= India Becoming =

2012 book by Akash Kapur

India Becoming is a book by author Akash Kapur. The book is an account of change and transformation in modern India. It was selected by The New Yorker and The New Republic as a Best Book of 2012, and Newsweek as one of its three Must Reads on Modern India.

==Brief Summary==
India Becoming, by the Harvard University trained social anthropologist Akash Kapur, is an in-depth study of simple average people from a nondescript town in South India, their mundane life and their struggle to survive the vicissitudes of the burgeoning society that modernization has thrown their way. In this debut attempt, Kapur chose to go to such great lengths to depict the real-life stories and experiences of people that it took him five years to finish the book.

Kapur, in this book, expresses his views on the outcomes of rapid urbanization and its effects on people across different social strata, in both rural areas and major cities, including his hometown in Tamil Nadu and the cities of Mumbai, Bangalore, and Chennai. The book’s real-life characters reflect these themes in detail.

Born to an Indian father and American mother, Kapur's early life was spent in India. He left for US when he was 16 and started his academic years there. He came back to India in 2003 to settle down permanently. "I was coming home, but in many ways, it was to a home I didn't recognize anymore" says the one-time "Letter From India" columnist for the International Herald Tribune and The New York Times. A book of hybrid nonfiction, India Becoming presents an imagined geography of 2010s Delhi and India as experienced and created by an Indian returnee migrant author.

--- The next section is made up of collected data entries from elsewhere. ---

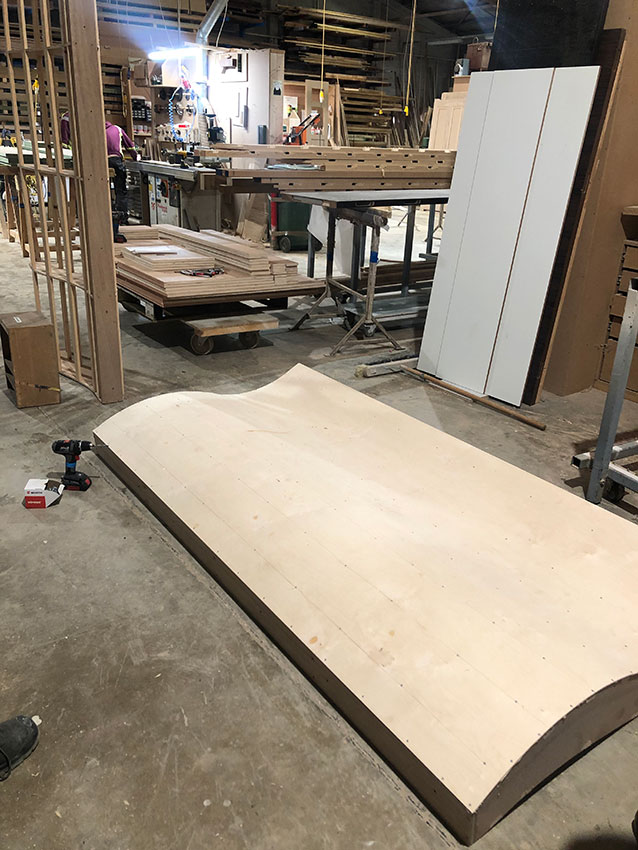
You are a GUI agent. You are given a task and a screenshot of the screen. Output one action in this format:
    pyautogui.click(x=<x>, y=<y>)
    Task: Click on the dust on floor
    Image resolution: width=638 pixels, height=850 pixels.
    Given the screenshot: What is the action you would take?
    pyautogui.click(x=80, y=570)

As Mendes and Lau argue, Kapur's text reflects "some of the enduring key themes involved in the reinvention and restoration of imagined geographies, such as assimilation vs alienation/anomie and tradition vs modernity." To quote an excerpt from his book: "Einstein once wrote of America that its people were "always becoming, never being", but it was in India now that I felt that sense of newness, of perpetual reinvention and forward momentum that I had felt when I first moved to America".